Она улыбается. — Это хорошо, потому что Леви тоже.

— О. О, я… — Я чувствую, что становлюсь пунцовой и смотрю на Леви, ожидая увидеть его таким же смущенным, но он смотрит на меня с тем же выражением, что и раньше, только в двадцать раз более напряженным, и…

— Кто-нибудь хочет шербет? — спрашивает Лили, явно уловив странность.

— Мама, — мрачно говорит Пенни, — ты должна меня мучить?

— Я купила в магазине специальное мороженое для тебя. — Глаза Пенни расширяются, и она бежит в дом. — Бедная девочка, — бормочет Лили, когда мы следуем за ней внутрь. — Мороженое, наверное, отвратительное.

— Ты недооцениваешь, насколько она может быть в отчаянии, — говорю я ей. — Есть вещи, которые раньше казались мне ужасными, после перехода на веганство я стала их любить…

— Би! Би! Слушай, я хочу тебе кое-что показать!

— Что именно? — Я улыбаюсь и приседаю до ее роста.

— Это Шегги, мой…

Мой взгляд падает на плюшевую игрушку тарантула в ее руках, и звук стихает. Мое зрение затуманивается. Мне жарко и холодно одновременно, и вдруг все вокруг темнеет.


— Это было так круто! Леви, я так люблю твою девушку!
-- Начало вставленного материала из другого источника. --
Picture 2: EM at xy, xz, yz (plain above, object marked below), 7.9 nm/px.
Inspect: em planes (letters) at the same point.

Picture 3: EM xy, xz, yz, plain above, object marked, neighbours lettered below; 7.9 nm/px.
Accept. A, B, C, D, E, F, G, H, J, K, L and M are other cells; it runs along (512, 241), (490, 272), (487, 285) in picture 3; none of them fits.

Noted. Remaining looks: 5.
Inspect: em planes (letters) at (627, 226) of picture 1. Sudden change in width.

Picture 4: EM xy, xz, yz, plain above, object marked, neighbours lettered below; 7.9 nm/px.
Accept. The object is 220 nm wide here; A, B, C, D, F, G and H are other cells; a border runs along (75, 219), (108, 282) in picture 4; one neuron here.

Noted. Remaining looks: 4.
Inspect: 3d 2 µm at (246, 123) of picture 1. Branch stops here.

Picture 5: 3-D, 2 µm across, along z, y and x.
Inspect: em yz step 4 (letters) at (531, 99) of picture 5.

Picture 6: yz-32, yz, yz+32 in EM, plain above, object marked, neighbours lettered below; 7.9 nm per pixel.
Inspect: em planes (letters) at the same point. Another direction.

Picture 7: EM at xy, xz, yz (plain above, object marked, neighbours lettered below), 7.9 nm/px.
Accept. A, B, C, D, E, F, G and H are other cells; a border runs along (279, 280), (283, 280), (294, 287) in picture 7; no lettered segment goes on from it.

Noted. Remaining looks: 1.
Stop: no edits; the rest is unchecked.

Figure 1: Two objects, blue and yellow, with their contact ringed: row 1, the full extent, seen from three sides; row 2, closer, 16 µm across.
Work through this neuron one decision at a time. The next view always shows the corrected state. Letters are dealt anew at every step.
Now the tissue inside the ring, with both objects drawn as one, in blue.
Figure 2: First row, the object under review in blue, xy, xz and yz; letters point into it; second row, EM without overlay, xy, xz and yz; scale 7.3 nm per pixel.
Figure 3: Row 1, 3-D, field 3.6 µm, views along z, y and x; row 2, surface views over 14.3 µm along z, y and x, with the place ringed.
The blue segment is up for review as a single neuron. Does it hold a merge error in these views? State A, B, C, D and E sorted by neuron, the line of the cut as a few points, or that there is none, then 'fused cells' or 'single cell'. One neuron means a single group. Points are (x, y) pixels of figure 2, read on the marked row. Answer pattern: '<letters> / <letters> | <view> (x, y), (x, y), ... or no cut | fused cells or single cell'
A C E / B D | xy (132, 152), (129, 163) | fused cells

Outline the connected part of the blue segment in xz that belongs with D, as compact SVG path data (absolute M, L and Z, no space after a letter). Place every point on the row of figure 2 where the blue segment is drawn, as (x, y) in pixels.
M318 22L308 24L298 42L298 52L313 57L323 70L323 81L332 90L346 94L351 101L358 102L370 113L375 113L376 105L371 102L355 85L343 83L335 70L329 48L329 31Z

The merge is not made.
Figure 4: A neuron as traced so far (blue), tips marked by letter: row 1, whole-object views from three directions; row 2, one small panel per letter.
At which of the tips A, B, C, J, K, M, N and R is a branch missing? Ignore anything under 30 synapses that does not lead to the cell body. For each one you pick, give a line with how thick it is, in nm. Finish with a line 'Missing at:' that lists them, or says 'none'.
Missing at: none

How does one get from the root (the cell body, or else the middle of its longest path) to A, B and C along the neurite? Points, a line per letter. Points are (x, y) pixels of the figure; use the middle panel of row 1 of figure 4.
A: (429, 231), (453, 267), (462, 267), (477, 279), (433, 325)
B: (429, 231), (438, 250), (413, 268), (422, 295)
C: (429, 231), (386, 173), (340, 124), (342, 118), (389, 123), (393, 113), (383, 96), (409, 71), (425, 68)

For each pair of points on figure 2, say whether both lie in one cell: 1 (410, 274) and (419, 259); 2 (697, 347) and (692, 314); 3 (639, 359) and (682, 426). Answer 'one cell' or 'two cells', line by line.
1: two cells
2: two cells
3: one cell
— Мне знакомо это чувство.

— Боже. Мне позвонить 911?

— Нет, с ней все в порядке. — Все в тумане, но мне кажется, что я в объятиях Леви. Он терпеливо держит мою голову, в его тоне нет беспокойства. На самом деле, он звучит странно очарованно. — Это случается с ней каждый второй день.

— Клевета, — бормочу я, пытаясь открыть глаза. — Ложь.

Он улыбается мне, и такой красивый. Мне нравится его лицо. — Посмотрите, кто осчастливил нас своим присутствием.

— Это низкий уровень сахара в крови? — Лили спрашивает с опаской. — Могу я принести тебе что-нибудь?

— Би похожа на меня! — говорит Пенни, возбужденно хлопая в ладоши. — У нее такие же всплески электричества в мозгу! У нее бывают припадки!

— Это немного похоже на припадки, — говорю я, выпрямляясь.

— У Би бесполезная парасимпатическая нервная система, которая является бесконечным источником развлечений, — объясняет Леви Пенни.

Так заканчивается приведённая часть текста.